Document section ->
━━━

Wednesday, February 28, 2007

Day 2248: MILLENNIUM'S MANIFESTO: Green Power – It's The Future

Monday:


Mr Tristan asks – with some justification – that I make sure that my plan is for PROPER green power, not just power stations painted green!

He is RIGHT.

We should stop being all DOOM MONGERS too. We do not want people to be put off!

The ability to take advantage of naturally renewed sources of energy shouldn't be a burden heaped upon us by the fear of climate change, but the most exciting new opportunity in a hundred years!

We should seize this opportunity right now to get a head start on THE industry of the new millennium.


We need to have a plan that will lead the world and transform the way we make our power.

This means both direct government investment in some of the really big projects, and also using the tax system to give people incentives to go green. Yes, that means skewing the market a bit – tilting the table towards our favoured outcome.

People can get too excited about things like CARBON CAPTURE – which is one way of painting our current power stations green – but that is really just burying the problem. Literally. It is a very typical solution – hide the problem somewhere a long way away and hope it disappears. Like building taller chimneys for clean air or dumping sewage further out at sea for clean beaches, it is a problem that will come back to haunt us in the end.

━━━

Study material ->
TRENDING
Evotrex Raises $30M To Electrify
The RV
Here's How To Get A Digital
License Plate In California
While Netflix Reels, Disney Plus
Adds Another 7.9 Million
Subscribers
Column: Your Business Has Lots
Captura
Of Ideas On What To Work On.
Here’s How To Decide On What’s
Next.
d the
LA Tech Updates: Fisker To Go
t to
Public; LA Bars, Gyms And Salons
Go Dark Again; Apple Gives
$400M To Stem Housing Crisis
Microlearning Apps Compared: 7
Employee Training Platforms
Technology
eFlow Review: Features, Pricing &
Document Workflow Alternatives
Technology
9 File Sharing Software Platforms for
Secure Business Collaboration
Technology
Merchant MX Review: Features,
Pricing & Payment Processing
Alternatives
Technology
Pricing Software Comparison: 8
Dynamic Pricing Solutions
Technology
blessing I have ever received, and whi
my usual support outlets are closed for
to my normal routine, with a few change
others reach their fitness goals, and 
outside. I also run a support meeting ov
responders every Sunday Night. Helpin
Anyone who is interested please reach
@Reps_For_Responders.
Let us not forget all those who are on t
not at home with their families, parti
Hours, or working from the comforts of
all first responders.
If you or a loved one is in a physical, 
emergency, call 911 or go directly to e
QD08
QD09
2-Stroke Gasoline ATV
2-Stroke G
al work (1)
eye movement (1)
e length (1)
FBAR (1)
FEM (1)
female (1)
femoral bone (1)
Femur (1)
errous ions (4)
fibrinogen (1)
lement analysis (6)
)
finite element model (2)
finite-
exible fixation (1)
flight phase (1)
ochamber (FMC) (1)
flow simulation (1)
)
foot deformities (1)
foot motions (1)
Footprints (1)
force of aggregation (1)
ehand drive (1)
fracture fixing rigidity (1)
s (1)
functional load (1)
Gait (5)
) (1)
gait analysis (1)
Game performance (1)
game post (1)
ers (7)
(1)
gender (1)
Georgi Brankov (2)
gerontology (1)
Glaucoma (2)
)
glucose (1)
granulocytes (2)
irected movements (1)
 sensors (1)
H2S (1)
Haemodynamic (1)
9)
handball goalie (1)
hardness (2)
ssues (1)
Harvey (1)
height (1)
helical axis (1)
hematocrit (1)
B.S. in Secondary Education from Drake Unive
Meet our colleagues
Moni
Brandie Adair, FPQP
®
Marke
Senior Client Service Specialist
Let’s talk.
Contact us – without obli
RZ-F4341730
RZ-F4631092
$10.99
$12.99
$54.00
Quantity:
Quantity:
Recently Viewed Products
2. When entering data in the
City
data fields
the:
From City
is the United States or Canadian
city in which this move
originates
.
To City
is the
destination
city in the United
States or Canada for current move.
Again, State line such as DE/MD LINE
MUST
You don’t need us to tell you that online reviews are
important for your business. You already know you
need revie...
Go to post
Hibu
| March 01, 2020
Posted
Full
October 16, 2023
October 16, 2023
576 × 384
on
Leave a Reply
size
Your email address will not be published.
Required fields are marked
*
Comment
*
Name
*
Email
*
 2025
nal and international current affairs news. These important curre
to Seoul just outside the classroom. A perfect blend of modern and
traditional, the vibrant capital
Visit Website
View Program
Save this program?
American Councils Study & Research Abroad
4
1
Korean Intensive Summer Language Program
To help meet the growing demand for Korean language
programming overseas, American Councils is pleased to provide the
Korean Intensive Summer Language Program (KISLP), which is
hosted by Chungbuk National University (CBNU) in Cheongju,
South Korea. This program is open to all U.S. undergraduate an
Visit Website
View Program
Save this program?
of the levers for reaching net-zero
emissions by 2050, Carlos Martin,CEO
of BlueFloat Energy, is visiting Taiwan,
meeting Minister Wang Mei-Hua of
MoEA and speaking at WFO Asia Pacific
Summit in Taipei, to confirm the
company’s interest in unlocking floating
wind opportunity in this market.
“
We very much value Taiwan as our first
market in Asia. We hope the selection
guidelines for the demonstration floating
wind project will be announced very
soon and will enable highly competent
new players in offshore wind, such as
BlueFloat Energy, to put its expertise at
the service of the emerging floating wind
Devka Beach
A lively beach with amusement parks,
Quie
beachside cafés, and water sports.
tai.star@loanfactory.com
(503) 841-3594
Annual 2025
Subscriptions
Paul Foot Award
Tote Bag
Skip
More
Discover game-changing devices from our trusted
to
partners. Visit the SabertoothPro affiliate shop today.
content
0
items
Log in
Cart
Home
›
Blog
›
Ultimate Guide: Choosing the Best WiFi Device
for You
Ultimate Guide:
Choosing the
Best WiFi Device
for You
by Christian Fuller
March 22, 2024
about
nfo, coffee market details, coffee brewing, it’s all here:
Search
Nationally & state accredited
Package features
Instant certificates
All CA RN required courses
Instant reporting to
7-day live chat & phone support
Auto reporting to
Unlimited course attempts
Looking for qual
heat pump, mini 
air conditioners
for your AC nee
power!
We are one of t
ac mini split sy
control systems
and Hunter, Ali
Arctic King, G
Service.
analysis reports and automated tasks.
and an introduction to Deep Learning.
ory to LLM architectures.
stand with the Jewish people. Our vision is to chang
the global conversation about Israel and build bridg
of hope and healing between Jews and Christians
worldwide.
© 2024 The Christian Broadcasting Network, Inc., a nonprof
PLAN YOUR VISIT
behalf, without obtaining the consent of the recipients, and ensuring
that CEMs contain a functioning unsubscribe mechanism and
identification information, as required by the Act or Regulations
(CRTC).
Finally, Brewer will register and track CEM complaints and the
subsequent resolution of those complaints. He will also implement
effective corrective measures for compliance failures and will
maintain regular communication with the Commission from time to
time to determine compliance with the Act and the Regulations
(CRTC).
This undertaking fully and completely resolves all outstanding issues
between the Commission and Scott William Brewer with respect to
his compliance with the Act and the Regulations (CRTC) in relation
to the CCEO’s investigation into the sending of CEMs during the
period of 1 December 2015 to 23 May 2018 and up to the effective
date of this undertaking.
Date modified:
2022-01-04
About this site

━━━

Exercise instructions ->
A. From the green power post, list each approach it presents as hiding a problem instead of solving it.
B. According to the green power post, which two means should the plan use to promote green power?

Exercise responses ->
A.
- Carbon capture
- Building taller chimneys for clean air
- Dumping sewage further out at sea for clean beaches

B. Direct government investment in some of the really big projects, and using the tax system to give people incentives to go green.